• _Work instructions_
Write out the lines of the records word for word, starting at the line that contains "phylum: Tracheophyta" and ending at the last line of the records, with both of those lines included.

• _Excerpted records_
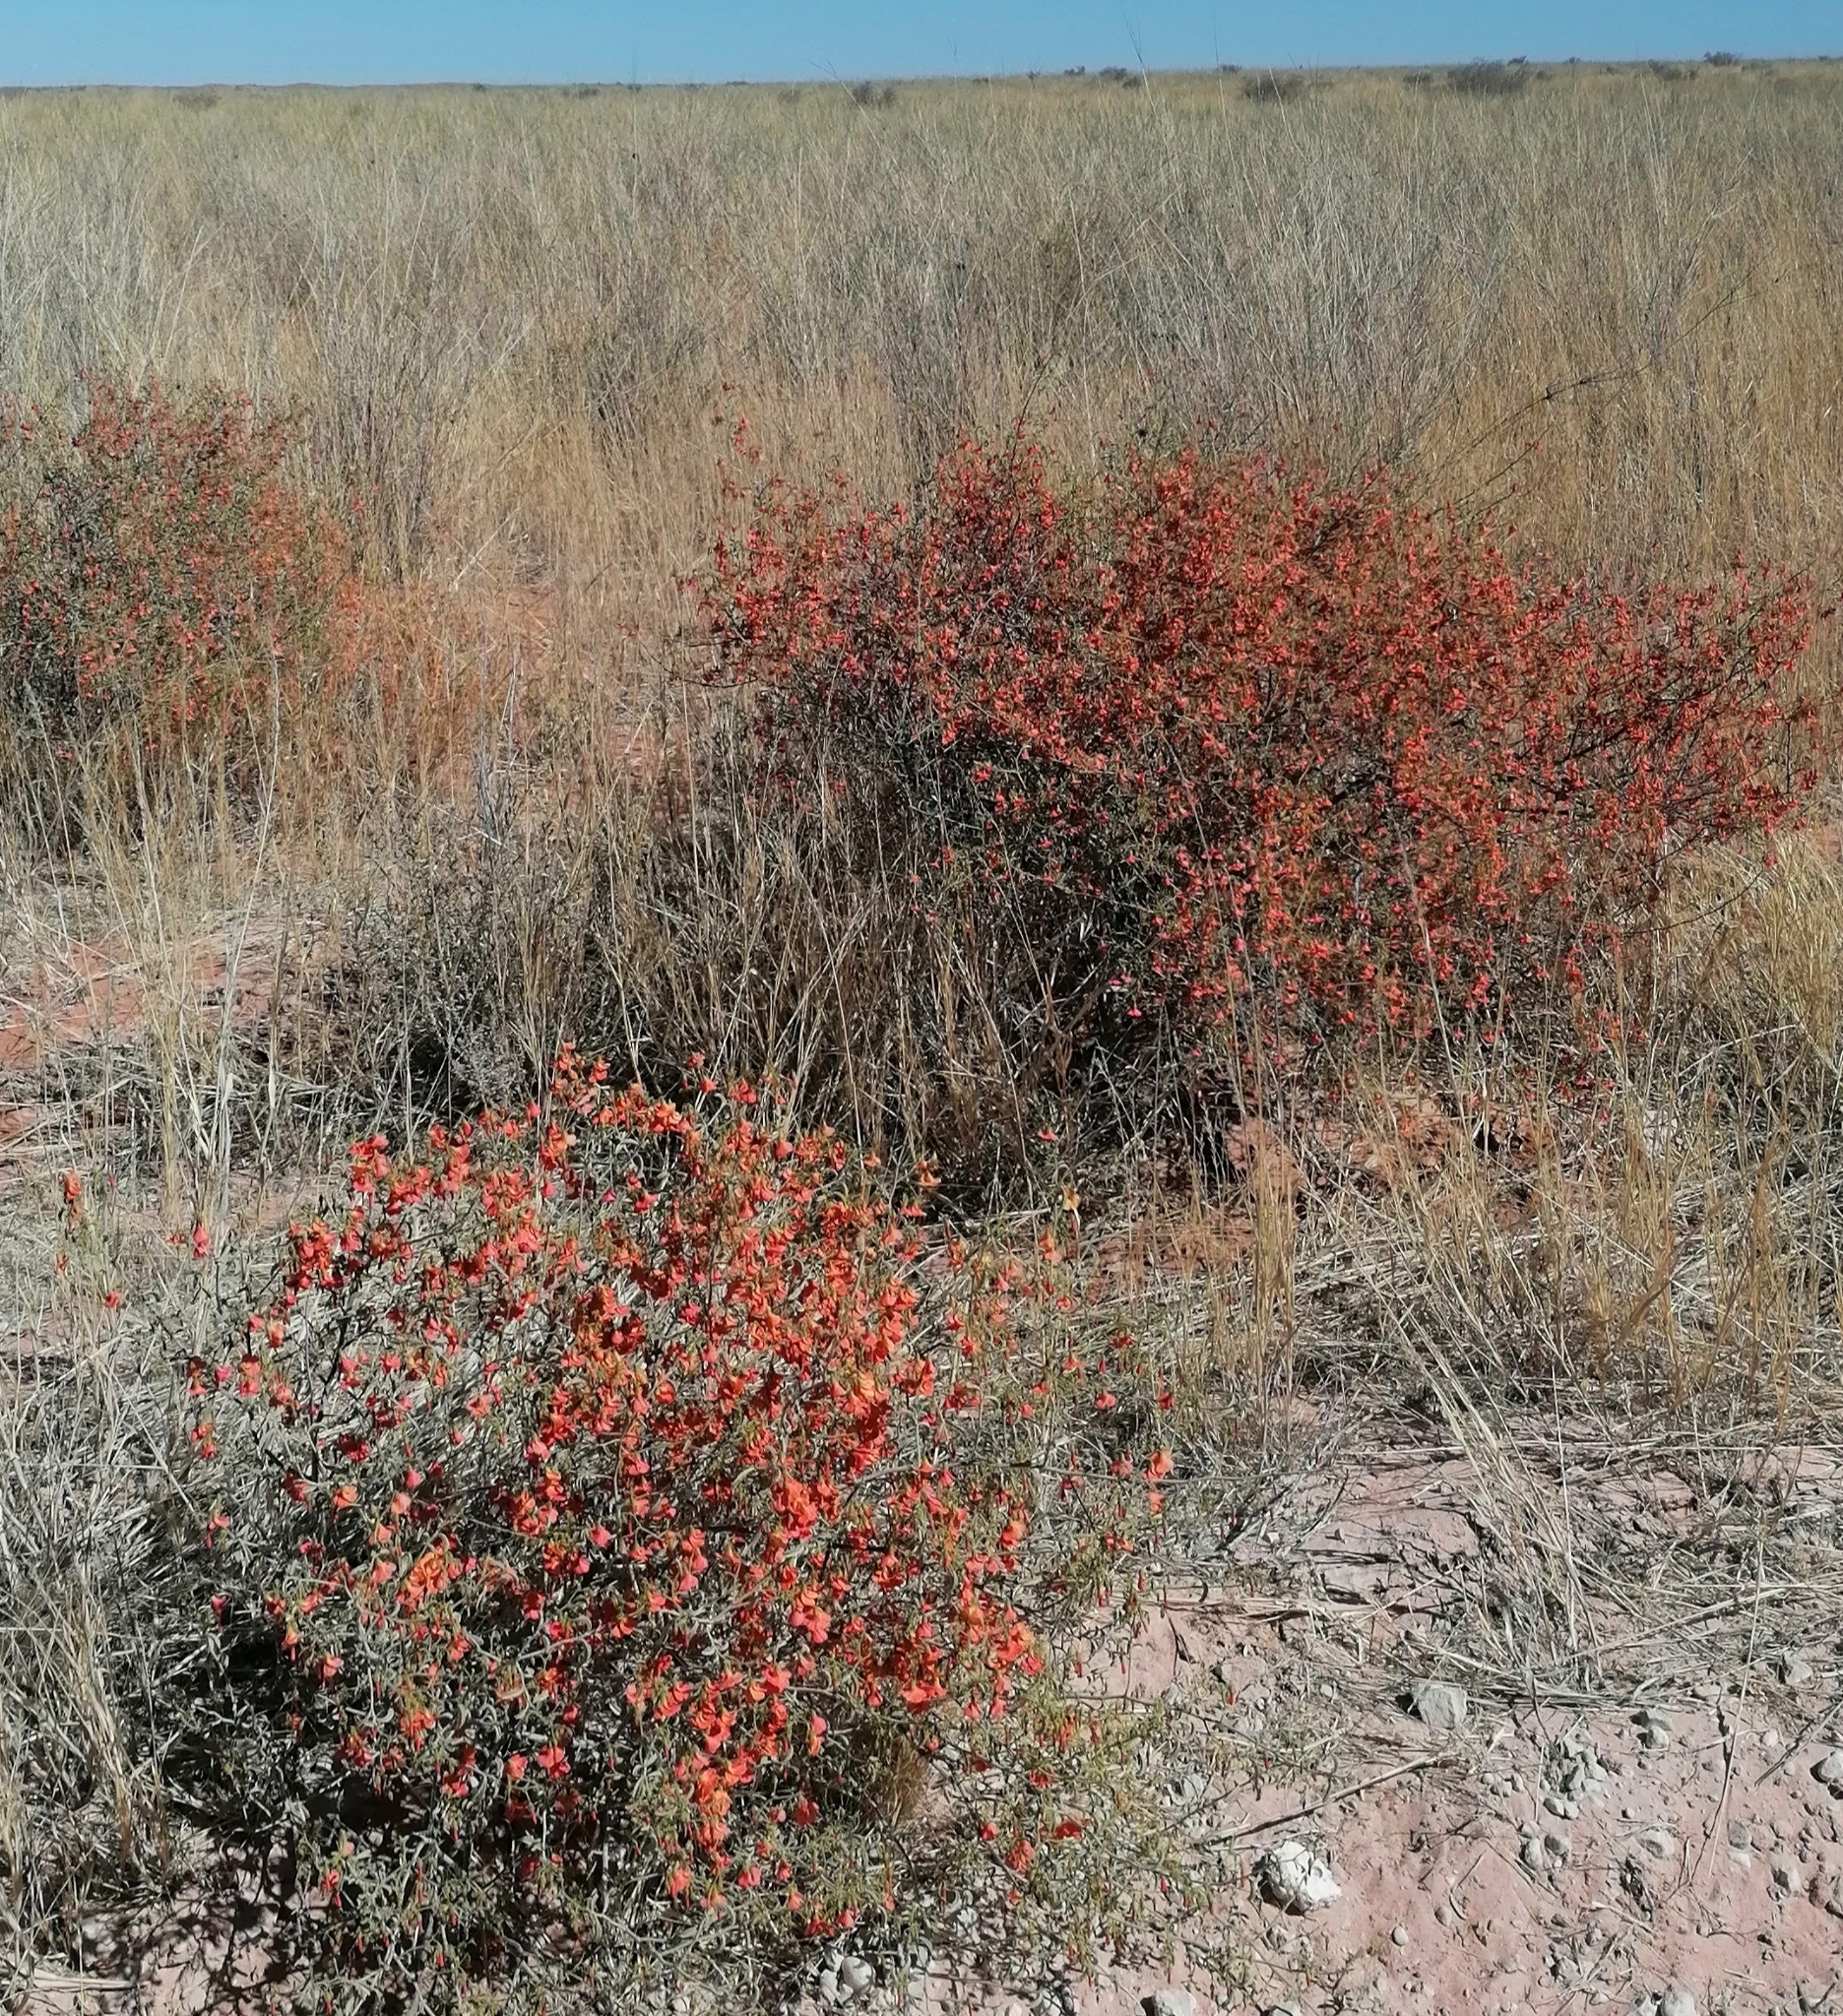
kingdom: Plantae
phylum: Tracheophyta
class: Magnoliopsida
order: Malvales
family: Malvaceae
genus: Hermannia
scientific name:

• _Exercise output_
phylum: Tracheophyta
class: Magnoliopsida
order: Malvales
family: Malvaceae
genus: Hermannia
scientific name:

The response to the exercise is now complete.